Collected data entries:

++++++++++

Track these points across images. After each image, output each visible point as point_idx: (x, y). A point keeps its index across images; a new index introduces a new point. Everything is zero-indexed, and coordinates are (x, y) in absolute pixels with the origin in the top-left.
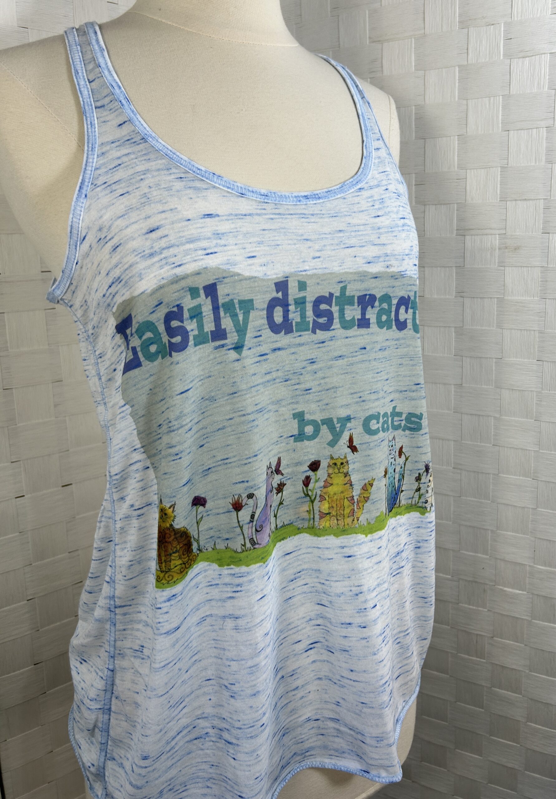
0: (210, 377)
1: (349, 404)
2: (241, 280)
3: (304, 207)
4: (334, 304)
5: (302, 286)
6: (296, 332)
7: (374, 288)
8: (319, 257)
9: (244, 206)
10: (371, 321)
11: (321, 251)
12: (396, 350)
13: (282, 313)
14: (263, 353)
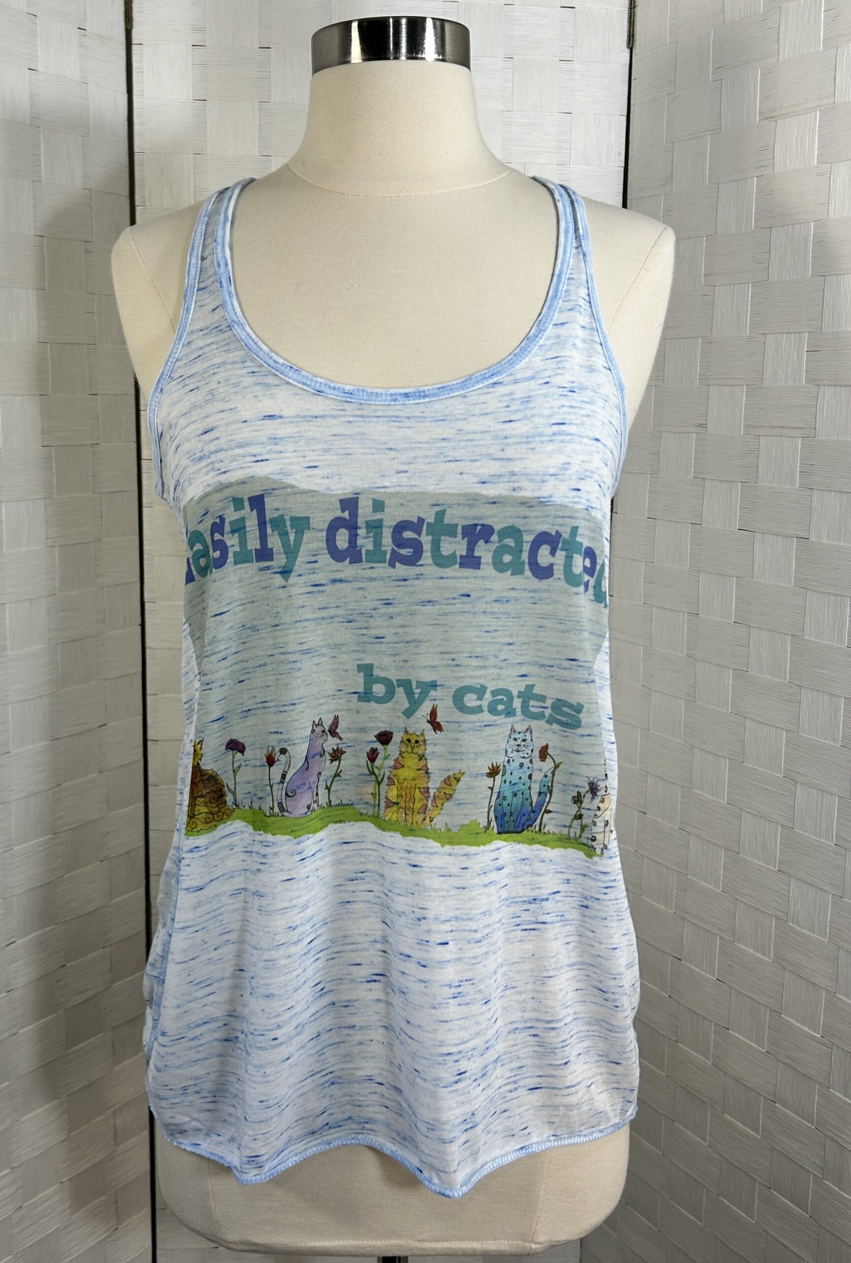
0: (253, 602)
1: (437, 666)
2: (295, 493)
3: (399, 407)
4: (424, 532)
5: (378, 506)
6: (366, 562)
7: (490, 517)
8: (406, 472)
9: (319, 406)
10: (482, 561)
11: (409, 463)
12: (532, 605)
13: (347, 537)
14: (318, 583)
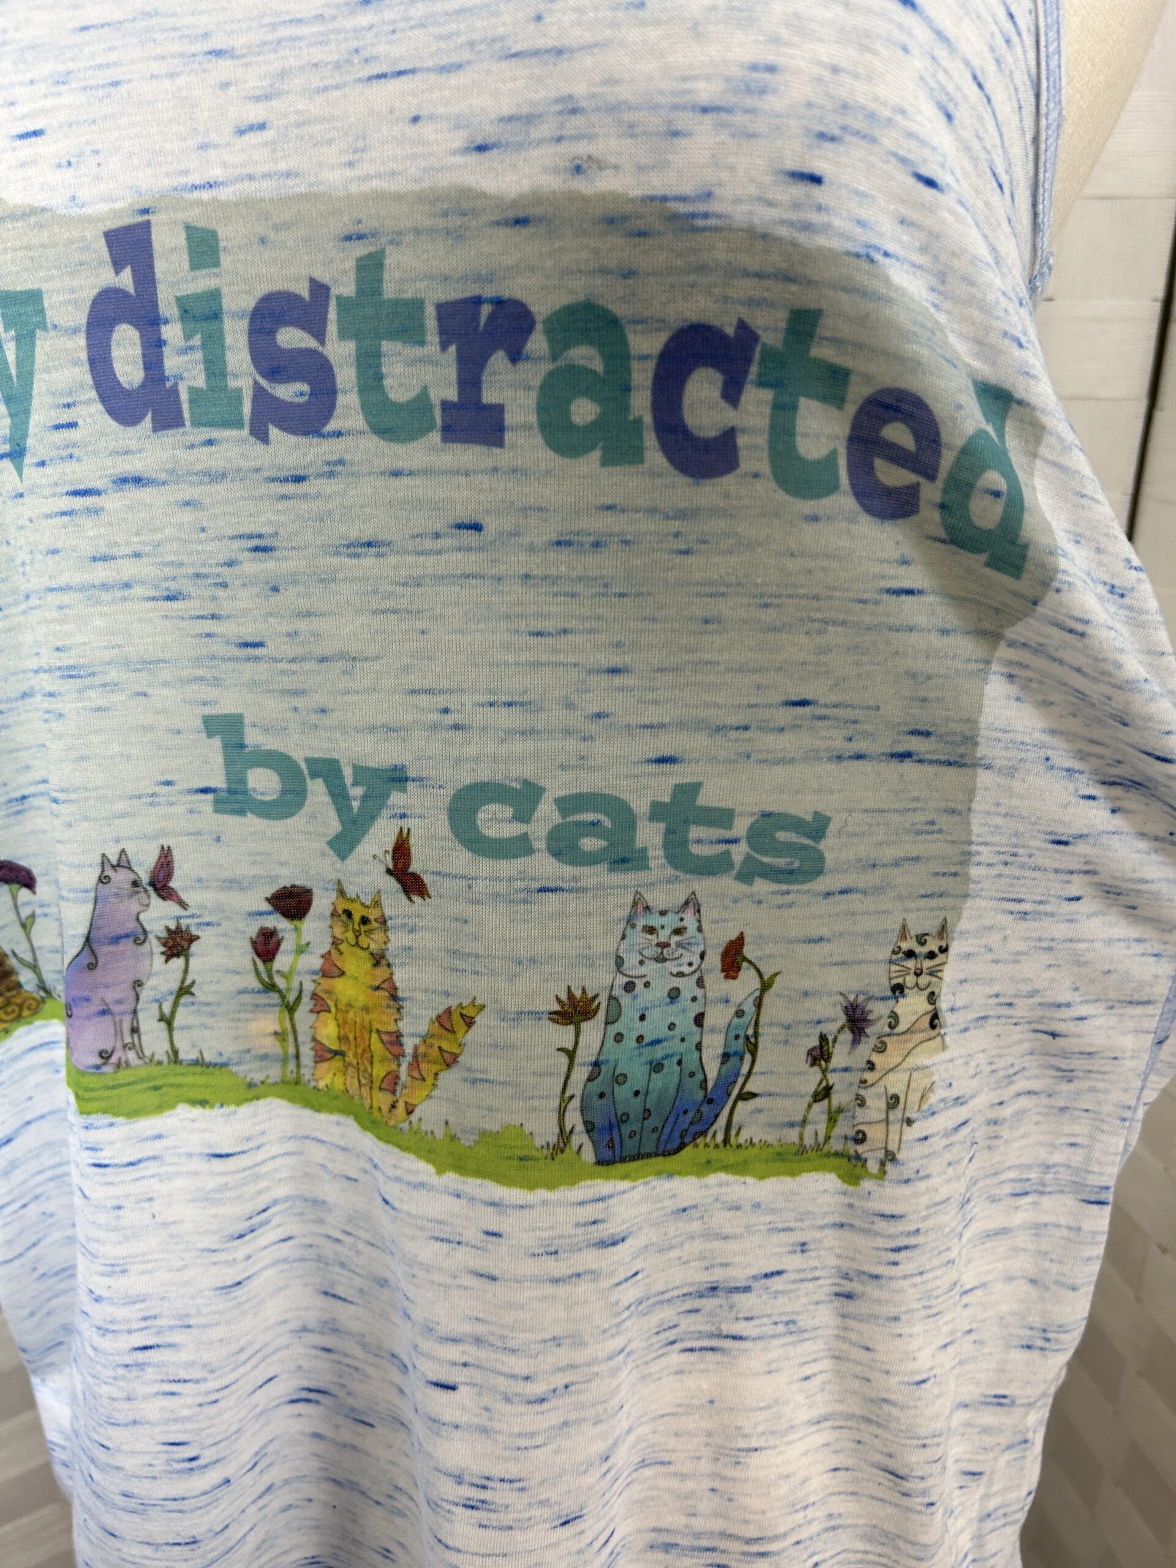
1: (402, 728)
4: (332, 328)
5: (204, 247)
6: (197, 423)
7: (518, 271)
8: (262, 126)
10: (509, 419)
11: (267, 97)
12: (678, 559)
13: (138, 351)
14: (82, 487)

++++++++++

— EXERCISE REQUIREMENTS —
Transcribe the records above from the line holding "3: (304, 207)" down to the line holding "13: (282, 313)", inclusive, without adding anything.

— TASK OUTPUT —
3: (304, 207)
4: (334, 304)
5: (302, 286)
6: (296, 332)
7: (374, 288)
8: (319, 257)
9: (244, 206)
10: (371, 321)
11: (321, 251)
12: (396, 350)
13: (282, 313)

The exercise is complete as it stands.